In each of the LED module 30 illustrated in FIGS. 3A and 3B, for example, five LED element rows 31 each including four LED elements 32 connected to each other in series are mounted on the surface of the LED substrate 21 in parallel in the longitudinal direction of the LED substrate 21 as illustrated in FIG. 4.
Reference numeral 22 in FIG. 4 denotes a circuit pattern formed of copper (hatched in FIG. 4 for the sake of convenience), reference numeral 23 denotes a power feeding gold wire bonded on the circuit pattern 22, and reference numerals 25 denotes pads for connecting lead wires 33 for power feeding with soldering or the like.
The LED element 32 employed here is a LED element with its emitting light having a peak wavelength between 445 nm to 460 nm, for example. As the LED element, those having a configuration in which a nitride-based semiconductor layer laminated on a sapphire substrate, for example, may be used.
The mold member 35 is formed by mixing phosphor in transparent resin, and the phosphor is excited by light from the LED elements 32, whereby blue light emitted by the LED elements 32 is converted into light having a predetermined wavelength to be radiated.
Examples of a transparent material used for the mold member 35 include silicone resin and epoxy resin, for example.
Examples of a phosphorous material which may be used here include, for example, phosphorous materials (yellow phosphor) such as cerium-activated yttrium alumina phosphor (YAG), cerium-activated terbium alumina phosphor (TAG), alkali earths silicate phosphor (BOSS), and one of these materials may be used alone, or a plurality of types of those may be combined.
Therefore, in the LED bulb 10 described above, as described above, the LED modules 30 in the light-emitting portion 20 are incorporated in the optical member (light-radiating member) 40, and the optical member 40 includes optical functional portions 45 configured to direct the light in the longitudinal directions of the LED substrates 21.
The optical functional portions 45 of the optical member 40 as illustrated in FIG. 3 include, for example, first slant surfaces 41 inclined so that an extension thereof intersects the direction of one of extensions of the LED substrates 21 in the longitudinal direction thereof, and second slant surfaces 42 inclined so that an extension thereof intersects the direction of the other extension of the LED substrate in the longitudinal direction thereof, and are formed so as to face surfaces of the LED substrates 21 on which the LED elements 32 (see FIG. 4) are mounted. In other words, said optical functional portion 45 includes a first slant surface 41 and a second slant surface 42, wherein said first slant surface 41 is inclined so that an extension thereof intersects the longitudinal direction of the LED substrate 21 at a first angle, and said second slant surface 42 is inclined so that an extension thereof intersects the longitudinal direction of the LED substrate 21 at a second angle, that is different from the first angle.

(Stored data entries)

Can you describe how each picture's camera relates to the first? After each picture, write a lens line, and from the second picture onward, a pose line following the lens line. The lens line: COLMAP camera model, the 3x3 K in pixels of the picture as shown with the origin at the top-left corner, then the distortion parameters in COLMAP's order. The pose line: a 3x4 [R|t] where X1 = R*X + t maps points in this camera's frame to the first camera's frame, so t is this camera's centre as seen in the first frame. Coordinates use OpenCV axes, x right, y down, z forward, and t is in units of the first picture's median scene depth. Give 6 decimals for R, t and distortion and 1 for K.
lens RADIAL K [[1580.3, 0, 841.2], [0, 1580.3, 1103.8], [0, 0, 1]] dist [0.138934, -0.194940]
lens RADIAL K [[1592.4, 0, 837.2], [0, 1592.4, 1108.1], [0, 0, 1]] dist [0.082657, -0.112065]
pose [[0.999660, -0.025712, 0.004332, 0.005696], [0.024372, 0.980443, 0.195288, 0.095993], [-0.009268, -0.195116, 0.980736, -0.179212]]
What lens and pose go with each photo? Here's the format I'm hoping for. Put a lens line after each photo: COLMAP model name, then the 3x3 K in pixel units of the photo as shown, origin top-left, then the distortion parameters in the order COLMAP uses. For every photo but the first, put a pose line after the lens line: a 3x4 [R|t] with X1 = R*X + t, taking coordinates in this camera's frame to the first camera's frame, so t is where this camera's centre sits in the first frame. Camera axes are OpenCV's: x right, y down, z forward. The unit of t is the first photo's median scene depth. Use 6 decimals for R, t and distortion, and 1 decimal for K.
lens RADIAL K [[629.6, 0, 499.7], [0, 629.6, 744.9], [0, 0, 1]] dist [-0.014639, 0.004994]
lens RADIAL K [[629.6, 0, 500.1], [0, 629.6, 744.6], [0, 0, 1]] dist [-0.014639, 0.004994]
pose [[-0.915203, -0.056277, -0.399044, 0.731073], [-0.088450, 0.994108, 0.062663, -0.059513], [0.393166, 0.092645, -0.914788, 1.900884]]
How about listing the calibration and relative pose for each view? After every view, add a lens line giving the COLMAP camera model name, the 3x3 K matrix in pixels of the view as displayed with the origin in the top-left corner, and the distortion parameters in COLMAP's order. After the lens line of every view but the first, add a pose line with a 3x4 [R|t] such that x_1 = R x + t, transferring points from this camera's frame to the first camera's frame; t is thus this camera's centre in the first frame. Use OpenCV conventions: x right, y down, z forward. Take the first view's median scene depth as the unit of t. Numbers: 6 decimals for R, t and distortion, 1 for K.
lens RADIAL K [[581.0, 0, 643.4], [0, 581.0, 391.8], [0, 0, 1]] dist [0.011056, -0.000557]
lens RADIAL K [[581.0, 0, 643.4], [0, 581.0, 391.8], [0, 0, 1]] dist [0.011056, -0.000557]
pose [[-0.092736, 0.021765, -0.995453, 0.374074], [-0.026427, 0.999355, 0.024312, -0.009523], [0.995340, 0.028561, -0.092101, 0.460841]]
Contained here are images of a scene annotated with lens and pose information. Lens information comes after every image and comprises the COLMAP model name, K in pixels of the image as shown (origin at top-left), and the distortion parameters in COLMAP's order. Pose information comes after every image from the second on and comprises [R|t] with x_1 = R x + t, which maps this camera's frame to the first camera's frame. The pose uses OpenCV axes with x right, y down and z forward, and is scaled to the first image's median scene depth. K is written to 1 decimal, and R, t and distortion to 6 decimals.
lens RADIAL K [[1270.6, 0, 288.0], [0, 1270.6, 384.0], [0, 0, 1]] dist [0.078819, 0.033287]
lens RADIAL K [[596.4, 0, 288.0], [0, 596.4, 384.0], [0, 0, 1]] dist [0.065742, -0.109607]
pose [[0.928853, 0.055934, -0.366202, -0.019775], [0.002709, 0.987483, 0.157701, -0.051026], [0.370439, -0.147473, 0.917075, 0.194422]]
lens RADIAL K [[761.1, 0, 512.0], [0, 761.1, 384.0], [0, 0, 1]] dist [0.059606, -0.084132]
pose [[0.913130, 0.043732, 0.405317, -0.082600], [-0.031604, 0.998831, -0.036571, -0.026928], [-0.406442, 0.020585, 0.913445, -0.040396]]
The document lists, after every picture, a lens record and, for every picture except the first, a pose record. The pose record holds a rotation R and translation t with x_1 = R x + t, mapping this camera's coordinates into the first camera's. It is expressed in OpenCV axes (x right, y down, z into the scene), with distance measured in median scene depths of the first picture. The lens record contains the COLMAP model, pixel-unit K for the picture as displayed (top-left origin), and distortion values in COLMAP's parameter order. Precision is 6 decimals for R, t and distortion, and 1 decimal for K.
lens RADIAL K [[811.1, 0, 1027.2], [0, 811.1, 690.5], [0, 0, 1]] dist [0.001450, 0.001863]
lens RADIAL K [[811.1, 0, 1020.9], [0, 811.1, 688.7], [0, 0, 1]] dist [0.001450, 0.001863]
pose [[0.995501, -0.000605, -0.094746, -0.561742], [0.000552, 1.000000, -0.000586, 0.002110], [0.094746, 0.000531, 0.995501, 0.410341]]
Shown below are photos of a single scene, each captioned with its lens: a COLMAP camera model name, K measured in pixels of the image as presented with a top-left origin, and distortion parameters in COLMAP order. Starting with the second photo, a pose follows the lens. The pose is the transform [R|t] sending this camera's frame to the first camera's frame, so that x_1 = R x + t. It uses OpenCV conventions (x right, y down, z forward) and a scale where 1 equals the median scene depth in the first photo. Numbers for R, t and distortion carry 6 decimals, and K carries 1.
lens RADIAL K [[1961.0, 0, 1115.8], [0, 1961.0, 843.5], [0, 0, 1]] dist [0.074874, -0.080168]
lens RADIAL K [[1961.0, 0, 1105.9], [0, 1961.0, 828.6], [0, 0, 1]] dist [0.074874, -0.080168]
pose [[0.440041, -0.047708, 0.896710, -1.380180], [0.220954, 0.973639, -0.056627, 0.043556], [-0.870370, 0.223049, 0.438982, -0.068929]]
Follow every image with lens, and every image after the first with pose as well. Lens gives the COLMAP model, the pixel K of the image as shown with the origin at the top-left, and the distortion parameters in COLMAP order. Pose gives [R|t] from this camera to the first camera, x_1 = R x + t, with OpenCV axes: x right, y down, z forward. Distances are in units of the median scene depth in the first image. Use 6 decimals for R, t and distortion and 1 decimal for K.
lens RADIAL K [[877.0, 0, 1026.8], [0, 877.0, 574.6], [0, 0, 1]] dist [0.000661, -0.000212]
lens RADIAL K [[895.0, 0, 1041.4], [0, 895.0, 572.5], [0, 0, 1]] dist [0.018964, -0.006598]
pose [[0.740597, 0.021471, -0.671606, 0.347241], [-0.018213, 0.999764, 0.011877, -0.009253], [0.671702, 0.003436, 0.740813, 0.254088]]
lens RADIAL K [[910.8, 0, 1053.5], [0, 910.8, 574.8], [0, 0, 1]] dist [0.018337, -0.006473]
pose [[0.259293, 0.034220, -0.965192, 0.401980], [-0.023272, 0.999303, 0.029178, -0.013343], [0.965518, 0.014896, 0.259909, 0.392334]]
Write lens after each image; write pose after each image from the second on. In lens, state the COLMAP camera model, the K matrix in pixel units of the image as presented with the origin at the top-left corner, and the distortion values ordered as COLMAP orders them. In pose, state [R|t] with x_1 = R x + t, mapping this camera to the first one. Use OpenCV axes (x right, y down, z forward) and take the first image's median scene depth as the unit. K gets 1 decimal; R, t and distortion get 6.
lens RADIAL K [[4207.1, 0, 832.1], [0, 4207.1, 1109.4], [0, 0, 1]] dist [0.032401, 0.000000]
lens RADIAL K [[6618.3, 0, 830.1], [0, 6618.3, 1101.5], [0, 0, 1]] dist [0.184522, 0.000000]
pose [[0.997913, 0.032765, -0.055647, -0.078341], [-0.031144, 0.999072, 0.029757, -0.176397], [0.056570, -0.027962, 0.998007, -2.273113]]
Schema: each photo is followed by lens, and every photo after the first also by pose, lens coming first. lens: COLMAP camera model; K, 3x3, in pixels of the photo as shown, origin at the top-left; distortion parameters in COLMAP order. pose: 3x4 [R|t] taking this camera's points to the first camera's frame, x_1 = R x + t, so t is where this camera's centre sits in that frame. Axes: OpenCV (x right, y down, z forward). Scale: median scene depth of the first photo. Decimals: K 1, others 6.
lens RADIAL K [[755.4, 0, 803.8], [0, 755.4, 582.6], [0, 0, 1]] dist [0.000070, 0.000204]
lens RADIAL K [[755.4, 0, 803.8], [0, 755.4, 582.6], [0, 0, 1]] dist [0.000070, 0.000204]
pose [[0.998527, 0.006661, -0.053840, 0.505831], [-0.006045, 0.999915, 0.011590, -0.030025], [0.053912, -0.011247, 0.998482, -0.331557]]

> What you need to do:
a) List every phosphor material that the LED bulb passage names as usable in the mold member.
b) Carry on the LED bulb passage from the point where it stops.

> Written responses:
a) cerium-activated yttrium alumina phosphor (YAG), cerium-activated terbium alumina phosphor (TAG), alkali earths silicate phosphor (BOSS)

b)
Specifically, the optical member 40 in this example is formed with a plurality of triangular prism-shaped portions 43 each including the first slant surface 41 and the second slant surface 42 as two planes interposing an apex therebetween arranged on peripheral side surfaces of a parallelepiped mass member thereof each opposing the one surface of each of the LED substrates 21. The triangular prism-shaped portions 43 are formed so as to be arranged in the longitudinal direction of the LED substrates 21 along one of the surfaces thereof, and the optical functional portions 45 are formed by surfaces with projections and depressions formed of the plurality of triangular prism-shaped portions 43. Triangular prism shaped light-irradiation portions 46 are formed on both peripheral side surfaces of the mass member which constitutes the optical member 40 in the longitudinal directions of the LED substrates 21. Furthermore, a triangular prism shaped light-irradiation portion 47 is formed on an upper surface of the mass member so as to extend in the longitudinal direction of the LED substrates 21.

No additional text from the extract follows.